:: 提示本文 ::
--*--
私は日本共産党市議団を代表して、髙島市長の市政運営方針と2022年度予算案及びその他の諸議案について、市長並びに教育委員会等に質問いたします。

質疑に入ります前に、一言申し上げます。ただいま「ロシアによるウクライナ侵略に抗議し、恒久平和を求める決議」が、全会一致で議決されました。決議にあるように、ロシアによるウクライナ侵略は、国連憲章および国際法に違反し、世界の安全保障と国際秩序を脅かす侵略であり、断じて容認できない暴挙であります。また、プーチン大統領による「核抑止力を特別態勢に移行」させる命令は、核兵器による威嚇であり、我々は被爆国の国民として断じて許すことはできません。ロシアに対し、武力行使の即時停止、ウクライナ領土からの軍隊の即時完全撤退を強く求めます。

では、質疑に入ります。


初めに、2022年度の政府予算案への態度、および市長の市政運営方針と予算案についてお尋ねします。


新型コロナウイルスのオミクロン株による感染拡大から国民の命を守ることは最優先の課題です。また、岸田首相が認めたように、新自由主義の弊害から脱却し、気候危機やジェンダーの問題に対応しながら、「やさしく強い経済」をつくることが求められています。そこで、ワクチン3回目接種の加速化への最大限の支援、重点的な検査と大規模検査のさらなる拡充、「事業復活支援金」の少なくとも持続化給付金並みへの増額、最低賃金の時給1500円への引上げ、消費税の5%への減税、石炭火力発電の廃止、男女賃金格差の公表と是正の企業への義務づけを国に求めるべきだと思いますが、答弁を求めます。
--*--
:: 作業目標 ::
本文のうち、「質疑に入ります前に、一言申し」を含む語句で始まり「では、質疑に入ります。」で終わる部分を、一字一句変えずに出力してください。 本文の記述だけを根拠にしてください。

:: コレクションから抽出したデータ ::
--*--
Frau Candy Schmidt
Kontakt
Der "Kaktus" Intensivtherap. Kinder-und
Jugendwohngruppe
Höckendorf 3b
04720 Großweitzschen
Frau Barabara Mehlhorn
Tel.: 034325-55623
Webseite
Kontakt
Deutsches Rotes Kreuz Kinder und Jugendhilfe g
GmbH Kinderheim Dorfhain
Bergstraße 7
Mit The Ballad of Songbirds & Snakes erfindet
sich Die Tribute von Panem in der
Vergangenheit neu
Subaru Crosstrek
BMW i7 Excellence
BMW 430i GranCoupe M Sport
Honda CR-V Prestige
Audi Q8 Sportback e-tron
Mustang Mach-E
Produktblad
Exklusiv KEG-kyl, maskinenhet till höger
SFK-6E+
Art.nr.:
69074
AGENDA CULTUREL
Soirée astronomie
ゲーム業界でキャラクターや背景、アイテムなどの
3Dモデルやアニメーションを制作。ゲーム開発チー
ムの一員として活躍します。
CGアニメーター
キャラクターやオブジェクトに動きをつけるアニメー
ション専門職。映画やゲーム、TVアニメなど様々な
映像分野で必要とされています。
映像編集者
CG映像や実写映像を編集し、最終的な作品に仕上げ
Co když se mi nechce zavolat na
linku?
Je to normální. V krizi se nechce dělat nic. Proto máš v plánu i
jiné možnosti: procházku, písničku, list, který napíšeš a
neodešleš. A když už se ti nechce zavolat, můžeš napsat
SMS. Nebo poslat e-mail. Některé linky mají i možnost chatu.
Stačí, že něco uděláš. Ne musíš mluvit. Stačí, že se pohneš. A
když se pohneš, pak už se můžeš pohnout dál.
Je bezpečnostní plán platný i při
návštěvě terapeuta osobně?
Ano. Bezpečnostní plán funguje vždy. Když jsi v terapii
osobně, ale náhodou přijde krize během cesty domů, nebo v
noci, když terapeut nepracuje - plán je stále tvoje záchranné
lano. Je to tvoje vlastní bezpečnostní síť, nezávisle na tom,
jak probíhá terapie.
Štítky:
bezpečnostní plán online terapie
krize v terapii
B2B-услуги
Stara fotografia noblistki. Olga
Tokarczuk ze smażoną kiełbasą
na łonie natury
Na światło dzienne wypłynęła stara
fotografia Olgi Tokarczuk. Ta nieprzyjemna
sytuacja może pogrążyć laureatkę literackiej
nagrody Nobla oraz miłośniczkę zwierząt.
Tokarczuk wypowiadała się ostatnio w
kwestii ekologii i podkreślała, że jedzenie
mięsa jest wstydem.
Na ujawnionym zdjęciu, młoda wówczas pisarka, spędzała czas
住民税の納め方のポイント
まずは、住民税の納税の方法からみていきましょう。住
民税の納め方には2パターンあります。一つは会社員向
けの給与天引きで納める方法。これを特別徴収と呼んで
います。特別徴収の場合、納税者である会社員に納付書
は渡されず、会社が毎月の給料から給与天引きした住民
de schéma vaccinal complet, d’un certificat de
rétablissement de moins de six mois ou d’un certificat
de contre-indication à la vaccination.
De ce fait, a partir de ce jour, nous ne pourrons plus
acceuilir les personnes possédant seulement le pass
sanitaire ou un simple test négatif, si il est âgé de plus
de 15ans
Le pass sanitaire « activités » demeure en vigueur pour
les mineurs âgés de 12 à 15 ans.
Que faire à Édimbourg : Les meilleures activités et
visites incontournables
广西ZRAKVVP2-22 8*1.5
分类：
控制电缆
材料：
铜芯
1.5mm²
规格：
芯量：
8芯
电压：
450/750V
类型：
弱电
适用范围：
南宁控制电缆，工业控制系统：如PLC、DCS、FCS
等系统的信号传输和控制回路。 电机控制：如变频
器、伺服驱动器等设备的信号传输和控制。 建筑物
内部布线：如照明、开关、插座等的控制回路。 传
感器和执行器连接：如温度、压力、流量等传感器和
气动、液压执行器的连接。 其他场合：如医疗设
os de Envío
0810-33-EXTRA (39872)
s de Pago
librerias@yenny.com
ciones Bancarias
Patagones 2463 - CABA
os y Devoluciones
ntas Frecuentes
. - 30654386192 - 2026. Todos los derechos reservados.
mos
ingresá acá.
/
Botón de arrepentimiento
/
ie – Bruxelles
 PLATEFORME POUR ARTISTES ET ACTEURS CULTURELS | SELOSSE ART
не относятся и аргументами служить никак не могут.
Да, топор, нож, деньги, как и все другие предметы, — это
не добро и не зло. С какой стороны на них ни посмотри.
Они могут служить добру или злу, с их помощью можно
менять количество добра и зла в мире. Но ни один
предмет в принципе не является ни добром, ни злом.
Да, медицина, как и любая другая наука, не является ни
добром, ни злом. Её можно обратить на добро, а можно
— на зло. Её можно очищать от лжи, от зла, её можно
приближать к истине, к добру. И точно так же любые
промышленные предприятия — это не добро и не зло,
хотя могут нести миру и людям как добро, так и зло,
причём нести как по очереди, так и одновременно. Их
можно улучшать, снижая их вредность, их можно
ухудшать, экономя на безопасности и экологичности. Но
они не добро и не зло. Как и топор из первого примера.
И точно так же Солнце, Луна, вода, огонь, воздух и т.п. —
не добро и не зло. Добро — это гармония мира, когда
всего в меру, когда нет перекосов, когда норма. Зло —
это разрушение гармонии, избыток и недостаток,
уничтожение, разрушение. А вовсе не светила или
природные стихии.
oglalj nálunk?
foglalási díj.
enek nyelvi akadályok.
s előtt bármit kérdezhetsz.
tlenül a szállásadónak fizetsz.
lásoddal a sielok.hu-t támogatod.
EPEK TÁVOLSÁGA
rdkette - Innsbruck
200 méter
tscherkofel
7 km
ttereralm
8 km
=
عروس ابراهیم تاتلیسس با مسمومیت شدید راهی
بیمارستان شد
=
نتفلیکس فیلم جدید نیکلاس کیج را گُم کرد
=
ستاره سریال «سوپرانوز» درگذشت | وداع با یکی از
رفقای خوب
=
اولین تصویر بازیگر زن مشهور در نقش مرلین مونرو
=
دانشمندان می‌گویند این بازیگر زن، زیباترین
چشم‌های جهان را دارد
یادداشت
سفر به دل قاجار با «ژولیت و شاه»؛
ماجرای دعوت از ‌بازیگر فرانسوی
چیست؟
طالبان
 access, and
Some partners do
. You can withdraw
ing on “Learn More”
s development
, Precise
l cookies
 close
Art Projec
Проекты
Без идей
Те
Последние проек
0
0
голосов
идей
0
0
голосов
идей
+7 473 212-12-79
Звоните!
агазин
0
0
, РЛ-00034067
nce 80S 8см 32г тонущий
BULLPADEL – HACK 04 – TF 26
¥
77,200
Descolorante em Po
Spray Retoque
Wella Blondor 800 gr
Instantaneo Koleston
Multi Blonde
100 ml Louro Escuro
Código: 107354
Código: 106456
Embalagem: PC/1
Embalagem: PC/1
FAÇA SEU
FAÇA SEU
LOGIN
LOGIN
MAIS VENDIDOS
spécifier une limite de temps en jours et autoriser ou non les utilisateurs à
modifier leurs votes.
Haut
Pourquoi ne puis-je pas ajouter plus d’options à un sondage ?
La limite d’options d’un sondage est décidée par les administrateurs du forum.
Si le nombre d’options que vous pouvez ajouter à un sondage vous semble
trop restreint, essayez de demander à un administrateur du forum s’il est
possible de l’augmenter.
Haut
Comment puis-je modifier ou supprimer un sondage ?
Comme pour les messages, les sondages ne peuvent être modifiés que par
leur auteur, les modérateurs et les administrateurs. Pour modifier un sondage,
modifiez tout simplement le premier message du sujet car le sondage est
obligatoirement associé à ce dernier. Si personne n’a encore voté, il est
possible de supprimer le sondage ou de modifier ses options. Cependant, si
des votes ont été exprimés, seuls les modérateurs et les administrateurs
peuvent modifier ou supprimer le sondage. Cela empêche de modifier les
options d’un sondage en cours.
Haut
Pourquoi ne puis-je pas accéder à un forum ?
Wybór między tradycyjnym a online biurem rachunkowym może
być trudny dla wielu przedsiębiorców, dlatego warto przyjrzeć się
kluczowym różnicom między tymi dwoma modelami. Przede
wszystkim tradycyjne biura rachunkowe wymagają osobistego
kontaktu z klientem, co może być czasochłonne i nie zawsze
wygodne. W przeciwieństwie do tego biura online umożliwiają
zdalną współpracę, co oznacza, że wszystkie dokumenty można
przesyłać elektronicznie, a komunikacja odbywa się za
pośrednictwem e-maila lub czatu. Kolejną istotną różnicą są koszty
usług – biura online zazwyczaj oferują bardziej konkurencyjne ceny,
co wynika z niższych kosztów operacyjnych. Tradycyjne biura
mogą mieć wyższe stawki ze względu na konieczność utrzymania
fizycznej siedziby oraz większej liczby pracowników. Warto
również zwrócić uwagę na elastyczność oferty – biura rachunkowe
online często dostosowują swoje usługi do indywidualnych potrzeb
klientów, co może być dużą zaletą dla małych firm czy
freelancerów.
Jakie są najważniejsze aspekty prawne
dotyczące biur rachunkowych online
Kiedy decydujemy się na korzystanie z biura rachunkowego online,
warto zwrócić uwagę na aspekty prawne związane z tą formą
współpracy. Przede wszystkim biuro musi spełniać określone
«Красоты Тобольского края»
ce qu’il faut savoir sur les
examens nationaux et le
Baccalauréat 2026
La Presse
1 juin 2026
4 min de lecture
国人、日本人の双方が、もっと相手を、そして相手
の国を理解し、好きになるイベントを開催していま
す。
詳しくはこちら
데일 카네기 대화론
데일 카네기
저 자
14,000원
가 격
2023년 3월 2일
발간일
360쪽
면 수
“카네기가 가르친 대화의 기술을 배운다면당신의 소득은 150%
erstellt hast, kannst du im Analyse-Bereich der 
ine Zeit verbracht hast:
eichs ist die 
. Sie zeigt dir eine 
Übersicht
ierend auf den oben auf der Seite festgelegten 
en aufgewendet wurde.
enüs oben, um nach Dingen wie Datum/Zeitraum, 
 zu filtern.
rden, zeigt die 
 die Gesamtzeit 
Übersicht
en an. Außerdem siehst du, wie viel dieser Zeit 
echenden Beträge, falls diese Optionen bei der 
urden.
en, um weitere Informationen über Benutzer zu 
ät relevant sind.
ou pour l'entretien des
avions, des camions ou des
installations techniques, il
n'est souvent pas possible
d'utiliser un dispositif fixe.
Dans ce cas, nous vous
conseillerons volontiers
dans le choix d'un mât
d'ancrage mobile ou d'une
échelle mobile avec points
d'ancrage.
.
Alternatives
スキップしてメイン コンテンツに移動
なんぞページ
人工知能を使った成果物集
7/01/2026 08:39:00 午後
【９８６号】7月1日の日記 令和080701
--*--
:: 回答欄 ::
質疑に入ります前に、一言申し上げます。ただいま「ロシアによるウクライナ侵略に抗議し、恒久平和を求める決議」が、全会一致で議決されました。決議にあるように、ロシアによるウクライナ侵略は、国連憲章および国際法に違反し、世界の安全保障と国際秩序を脅かす侵略であり、断じて容認できない暴挙であります。また、プーチン大統領による「核抑止力を特別態勢に移行」させる命令は、核兵器による威嚇であり、我々は被爆国の国民として断じて許すことはできません。ロシアに対し、武力行使の即時停止、ウクライナ領土からの軍隊の即時完全撤退を強く求めます。

では、質疑に入ります。